Repeat word for word the rows between the line holding "Payment Options" and the line holding "NO REVIEWS FOUND FOR THIS COURSE.", inclusive, leaving the pictures out.

*Saved entries*
--

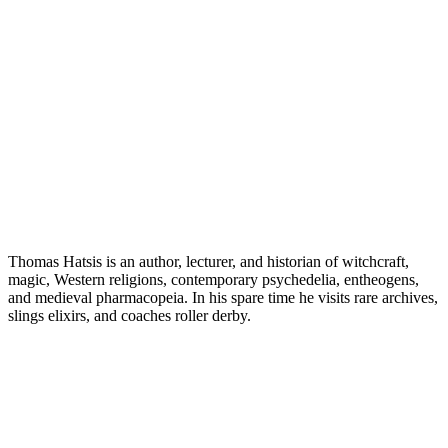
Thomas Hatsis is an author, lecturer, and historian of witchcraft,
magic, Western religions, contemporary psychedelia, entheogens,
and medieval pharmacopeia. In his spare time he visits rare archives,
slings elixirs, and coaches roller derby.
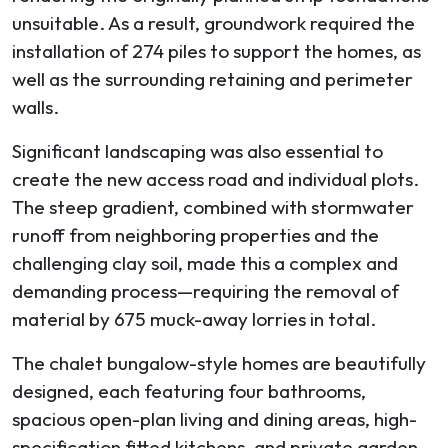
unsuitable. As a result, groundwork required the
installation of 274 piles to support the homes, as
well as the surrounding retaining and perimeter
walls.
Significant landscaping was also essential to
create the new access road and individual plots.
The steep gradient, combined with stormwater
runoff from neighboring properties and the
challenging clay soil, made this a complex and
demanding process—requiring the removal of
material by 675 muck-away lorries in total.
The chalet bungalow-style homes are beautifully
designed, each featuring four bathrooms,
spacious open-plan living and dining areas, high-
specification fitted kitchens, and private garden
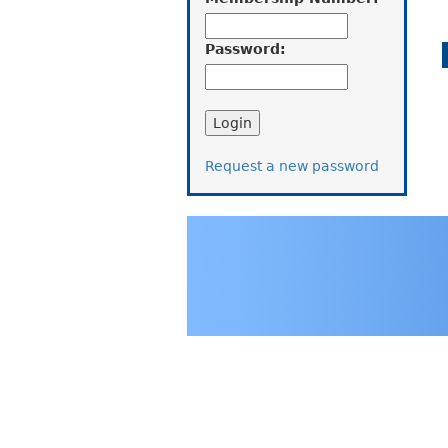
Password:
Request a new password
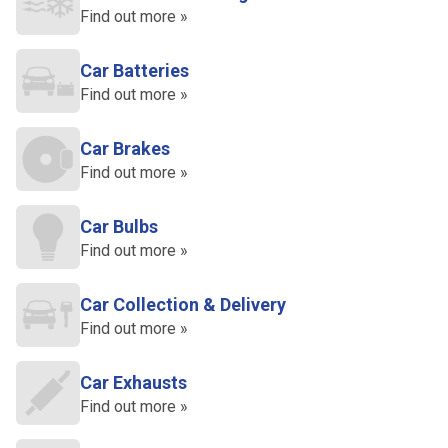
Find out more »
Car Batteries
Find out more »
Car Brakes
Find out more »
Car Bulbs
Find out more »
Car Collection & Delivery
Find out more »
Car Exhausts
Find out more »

--

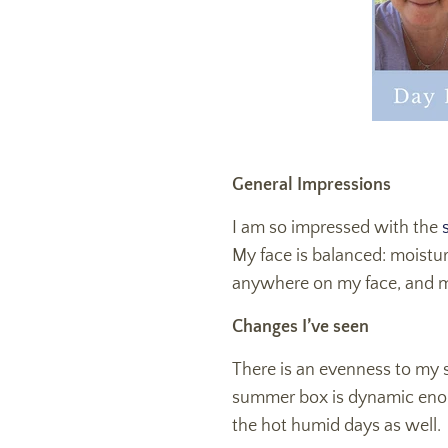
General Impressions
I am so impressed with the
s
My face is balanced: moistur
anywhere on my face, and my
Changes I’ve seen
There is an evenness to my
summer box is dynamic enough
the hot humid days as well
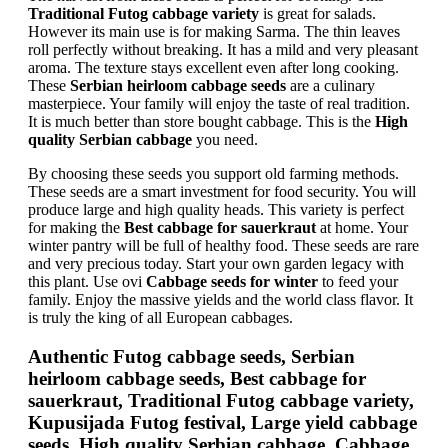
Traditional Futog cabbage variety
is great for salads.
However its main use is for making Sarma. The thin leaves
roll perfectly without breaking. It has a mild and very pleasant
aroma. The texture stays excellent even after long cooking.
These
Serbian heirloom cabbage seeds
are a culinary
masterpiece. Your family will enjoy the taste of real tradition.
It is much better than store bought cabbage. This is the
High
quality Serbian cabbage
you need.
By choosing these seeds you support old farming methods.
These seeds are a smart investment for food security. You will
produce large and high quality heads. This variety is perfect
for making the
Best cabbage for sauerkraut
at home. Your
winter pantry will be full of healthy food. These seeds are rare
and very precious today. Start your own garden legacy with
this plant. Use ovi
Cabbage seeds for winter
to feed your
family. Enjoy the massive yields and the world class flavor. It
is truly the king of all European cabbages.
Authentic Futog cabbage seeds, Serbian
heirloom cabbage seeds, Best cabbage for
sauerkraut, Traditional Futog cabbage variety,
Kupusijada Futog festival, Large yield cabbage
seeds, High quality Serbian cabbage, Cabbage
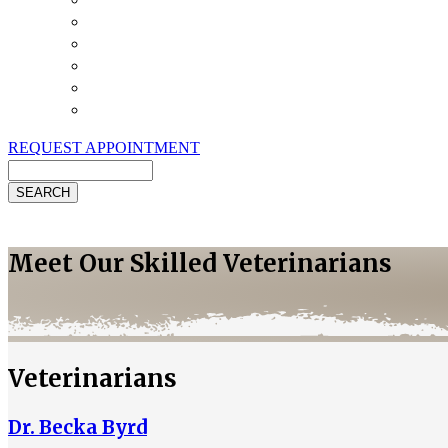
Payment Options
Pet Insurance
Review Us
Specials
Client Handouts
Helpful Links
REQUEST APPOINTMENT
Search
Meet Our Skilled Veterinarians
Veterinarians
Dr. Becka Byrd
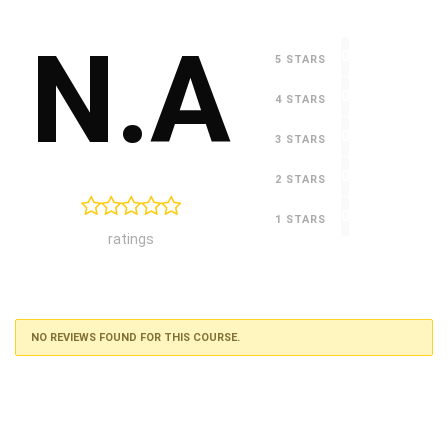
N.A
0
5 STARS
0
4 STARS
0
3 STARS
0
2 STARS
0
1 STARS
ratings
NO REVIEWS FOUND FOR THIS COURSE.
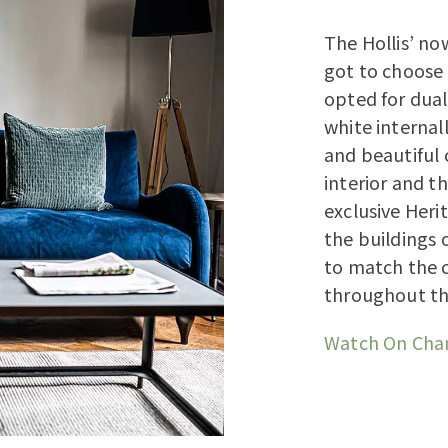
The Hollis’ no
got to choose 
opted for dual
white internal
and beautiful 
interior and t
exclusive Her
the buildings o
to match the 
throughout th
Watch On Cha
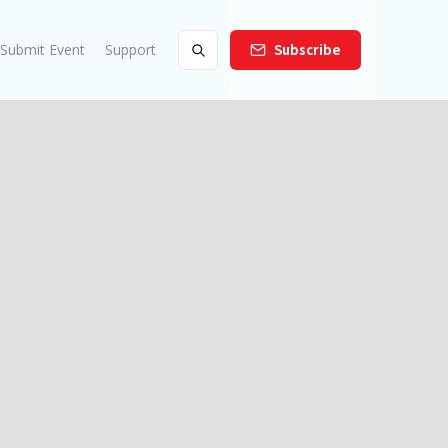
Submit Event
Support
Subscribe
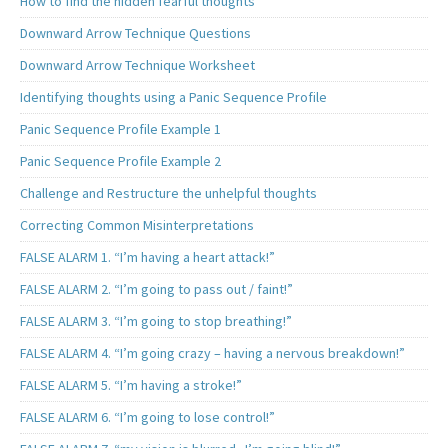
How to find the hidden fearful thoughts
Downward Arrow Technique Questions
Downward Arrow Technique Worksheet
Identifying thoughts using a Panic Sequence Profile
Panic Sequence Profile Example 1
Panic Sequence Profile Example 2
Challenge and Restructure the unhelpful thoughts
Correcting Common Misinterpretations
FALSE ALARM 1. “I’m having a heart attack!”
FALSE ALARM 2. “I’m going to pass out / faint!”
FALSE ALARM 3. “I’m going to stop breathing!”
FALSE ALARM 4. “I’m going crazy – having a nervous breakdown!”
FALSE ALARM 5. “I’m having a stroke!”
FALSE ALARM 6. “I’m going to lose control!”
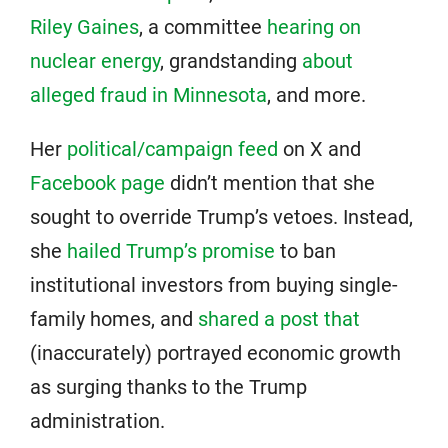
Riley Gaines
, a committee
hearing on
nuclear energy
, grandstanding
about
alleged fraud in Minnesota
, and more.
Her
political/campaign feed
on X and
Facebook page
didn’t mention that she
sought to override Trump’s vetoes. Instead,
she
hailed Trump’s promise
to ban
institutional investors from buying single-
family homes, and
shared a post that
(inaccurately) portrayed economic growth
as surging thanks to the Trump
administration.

--

*Task output*
Payment Options
Pet Insurance
Review Us
Specials
Client Handouts
Helpful Links
REQUEST APPOINTMENT
Search
Meet Our Skilled Veterinarians
Veterinarians
Dr. Becka Byrd
N.A
0
5 STARS
0
4 STARS
0
3 STARS
0
2 STARS
0
1 STARS
ratings
NO REVIEWS FOUND FOR THIS COURSE.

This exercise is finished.